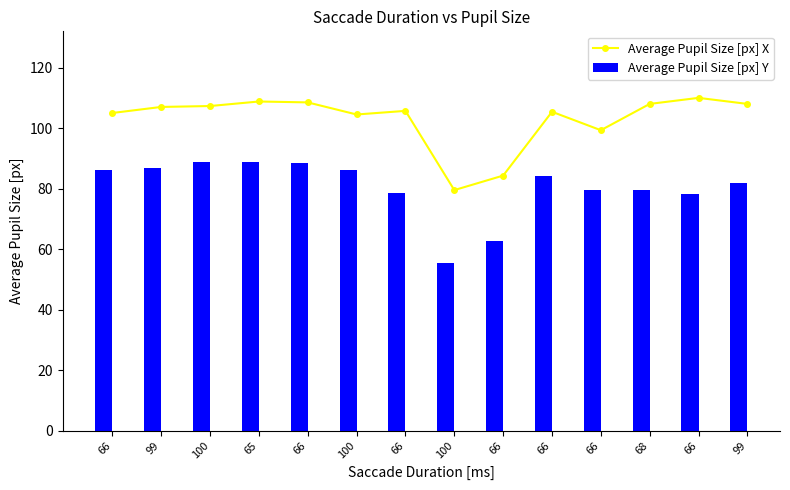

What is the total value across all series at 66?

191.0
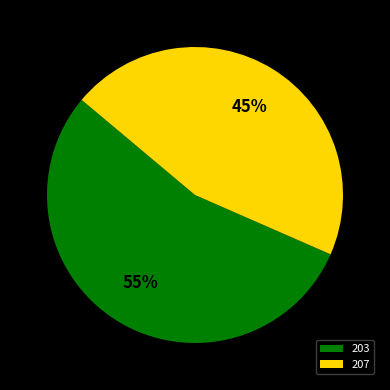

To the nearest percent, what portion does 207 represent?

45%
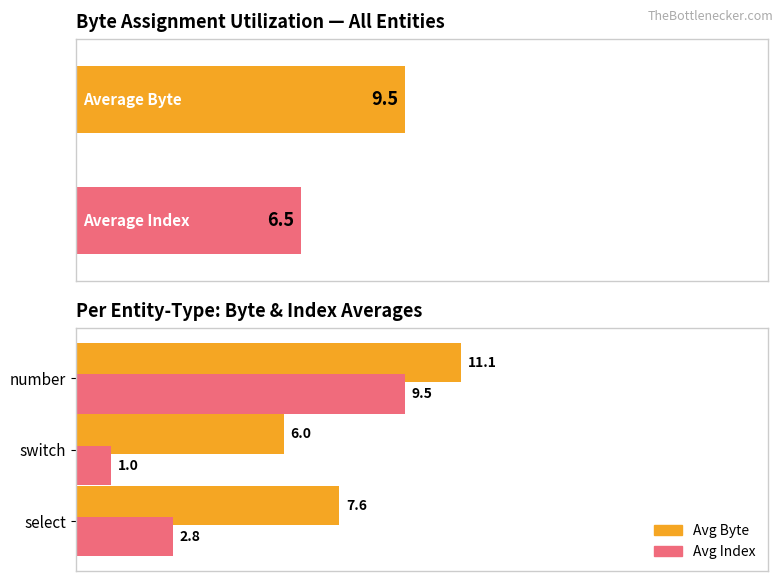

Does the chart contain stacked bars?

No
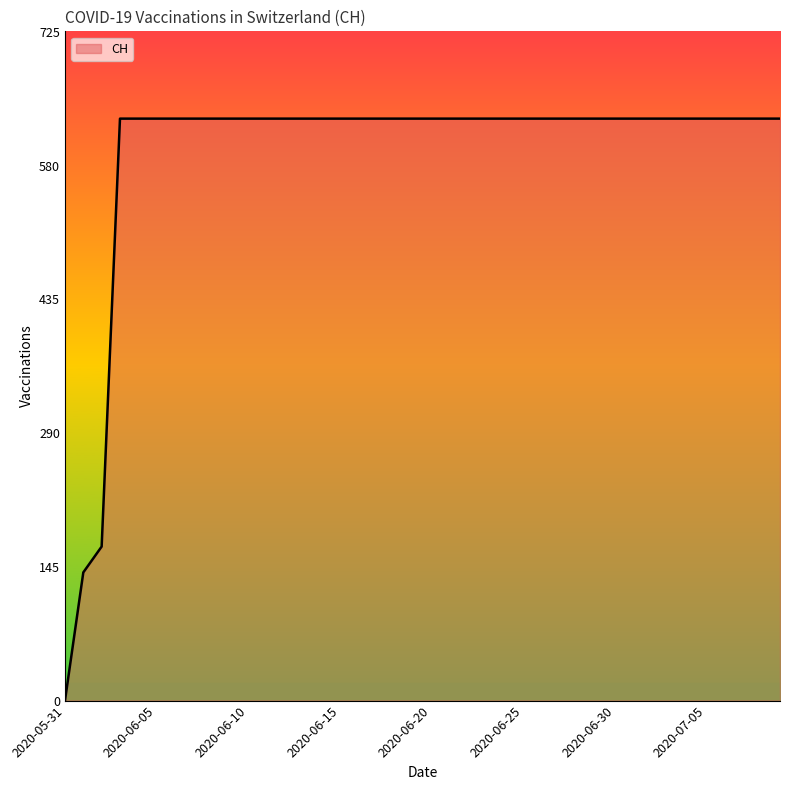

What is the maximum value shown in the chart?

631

=====

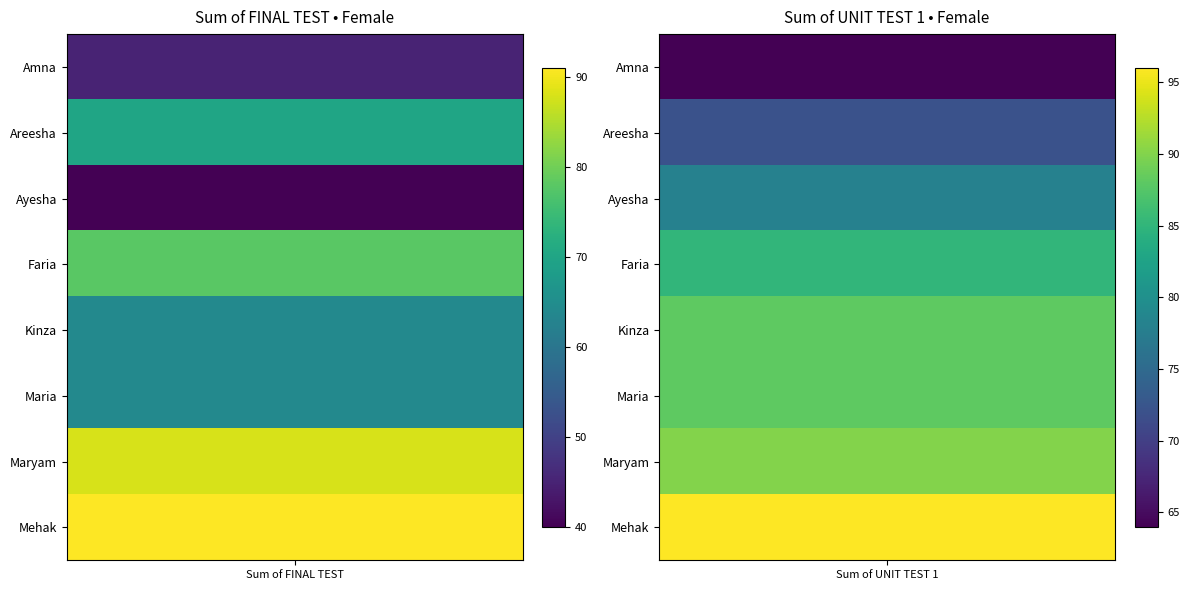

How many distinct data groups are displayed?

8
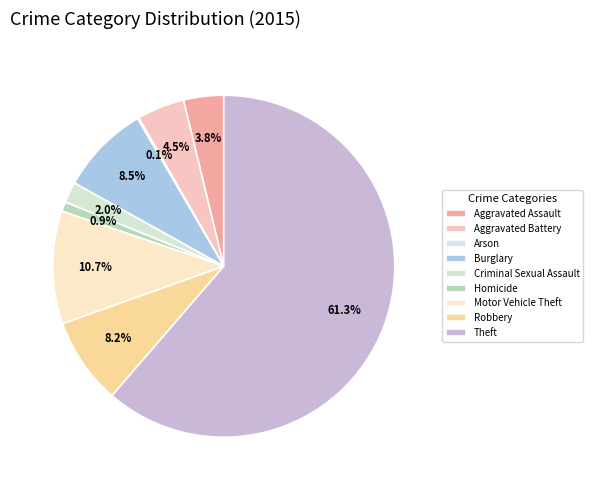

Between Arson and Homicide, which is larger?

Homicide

=====

WORK ORDER.
Retype the lines above, everything from the line containing "What is the total" down through the line containing "What is the maximum value shown in the chart?", and leave the pictures out.

ANSWER TO THIS TASK.
What is the total value across all series at 66?

191.0

To the nearest percent, what portion does 207 represent?

45%

Does the chart contain stacked bars?

No

What is the maximum value shown in the chart?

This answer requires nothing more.